• **EXERCISE TEXT**:
Born in Gothenburg but now mostly based in London, the baritone-voiced Thomas has variously been likened to Springsteen, Warren Zevon and Dylan, but perhaps the most obvious comparison to be made here, on his third album, is Johnny Cash.

Again backed by guitarist Henning Sernhede and the rhythm section of Johannes Mattssons and Jonas Abrahamsson, who doubles on keys as well as drums, it opens with the rolling rhythms of the self-deprecating 'Good Enough Me' where he sings "I've always struggled with a solid case of narcissism", and how, having lost his 'halo of pride' and realising he's not the centre of the world, resolves to do better "write an ode to my Grandmother, tell my Mother more often that I love her" and "find the true nature of inner peace".

The songs, as ever, predominantly autobiographically rooted, such self-searching is typical of the album, another case in point being 'Good Friend Again', acoustic strum and organ accompanying a lyric about self-accusation, self-doubt, remorse and resolution as he sings about starting drinking again "to cope with these avenues of shame, when I'm sober my body feels so frail."

It's not all so downbeat. Sure, on the more electric 'Safe and Secure' with its slightly distorted guitar, he's talking about a former lover and wishing she'd think of him when she's with her new man, but, while he may castigate himself for being jealous and a "self-proclaimed martyr", there's no bitterness here, rather a determination to turn himself around ("I want to break these chains, rebuild some bridges"). Then there's 'So Gold', slow waltzing on guitar, tambourine and bass drum, and the shuffling, calypso-tinged 'Copenhagen 30/6', both of which find salvation through a good, supportive woman, a rock in the former, gold in the dirt on the latter. Or there's the jangling guitars of a Springsteenesque 'Rhythm and Blues' where "I can read my life in the palm of your hand", although it is possible to read darker meanings into this one.

Nor is it all about him. The spare, near six-minute 'Finn' details memories of a doctor from Palestine he worked with on store meat department, of his grandfather, a communist veteran who fought against the Nazis, and of his older sister who now lives with her family in India, the message being that time is short, so spend it with those you love. Having namechecked Kurt Cobain in that, 'Hold On' cranks up a shuffling drum beat for a JJ Cale-like groove that adds Elvis, Michael Jackson and Jerry Lee Lewis to the list, though its references to paedophilia and the line about "whatever we decide to do we got some heavenly right" set against the chorus refrain of "old men hold on a little bit longer" makes this one of the more enigmatic lyrics. The electronic synth drums touches there are even more evident on 'Bad News', a song that touches on the ephemeral nature of fame ("one day you're an idol, the next you're an outcast"), the line "Heaven shall fall down upon the unrepentant regency" suggesting that, while he may not have found God, he did pay attention to those childhood evangelical Christian Bible classes.

• **DIRECTIVE A**:
Copy out each line of the records that contains the word "shows".

• **DATA SHOWN**:
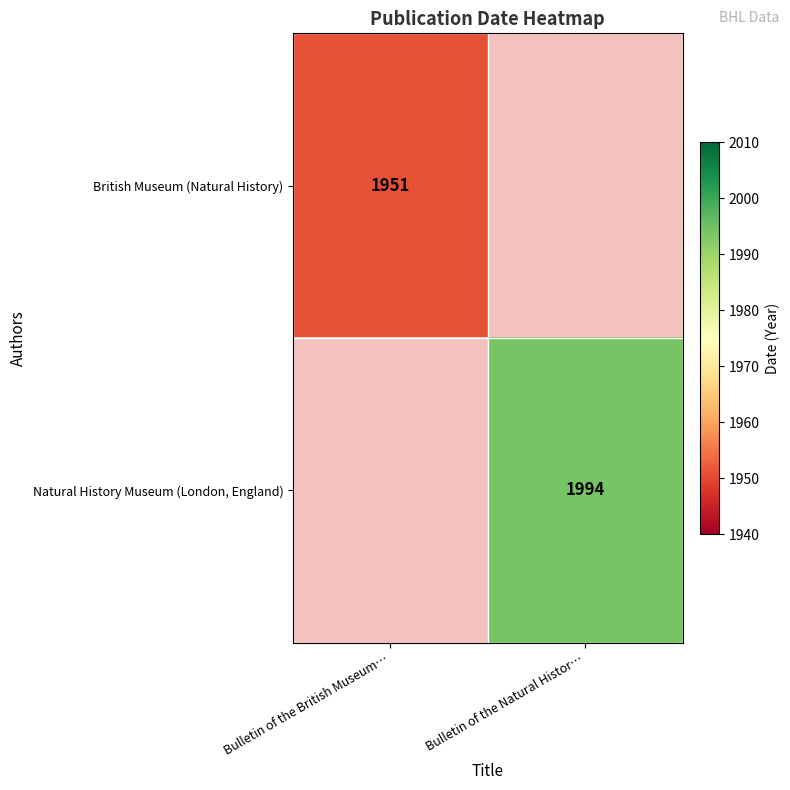

The Natural History Museum (London, England) series shows 1240 at Bulletin of the Natural Histor…. True or false?

False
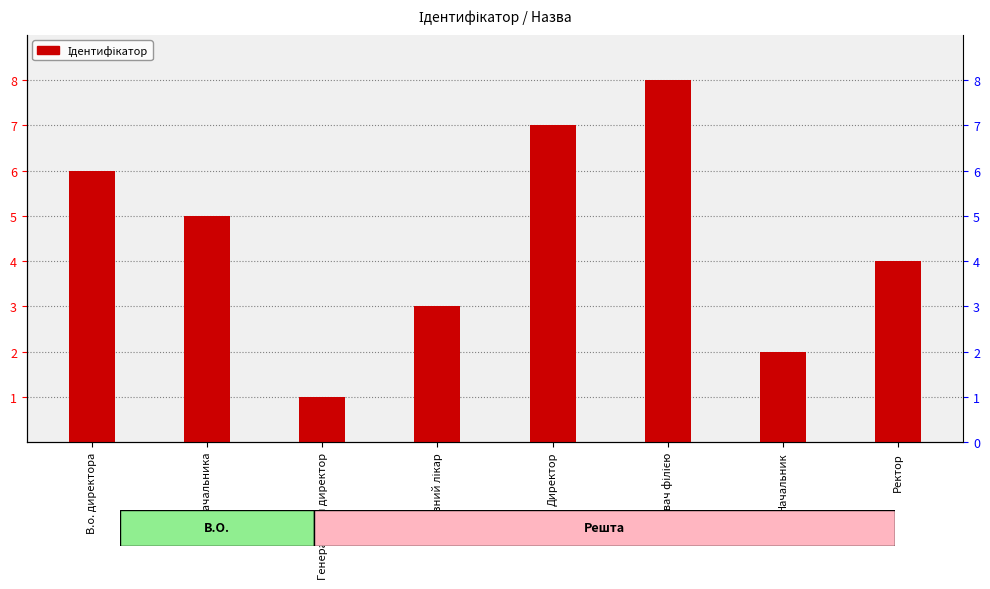

The chart shows a value of 3 at Головний лікар. True or false?

True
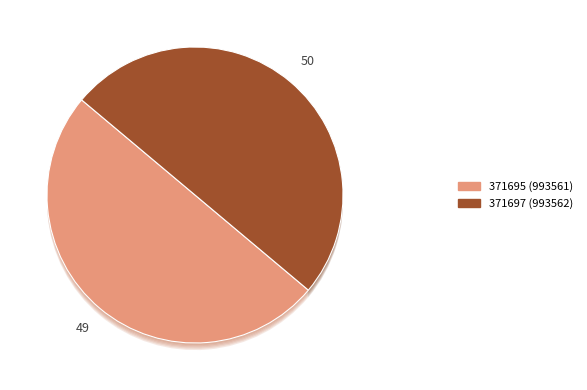

What is the largest slice in the pie chart?

371697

• **DIRECTIVE B**:
Answer these questions from the album review above:
(i) Which guitarist backs Thomas on the album?
(ii) Who is the grandfather described as in 'Finn'?
(iii) What instruments accompany the slow waltz of 'So Gold'?

• **RESPONSE BOX A**:
The Natural History Museum (London, England) series shows 1240 at Bulletin of the Natural Histor…. True or false?
The chart shows a value of 3 at Головний лікар. True or false?

• **RESPONSE BOX B**:
(i) Henning Sernhede
(ii) A communist veteran who fought against the Nazis
(iii) Guitar, tambourine and bass drum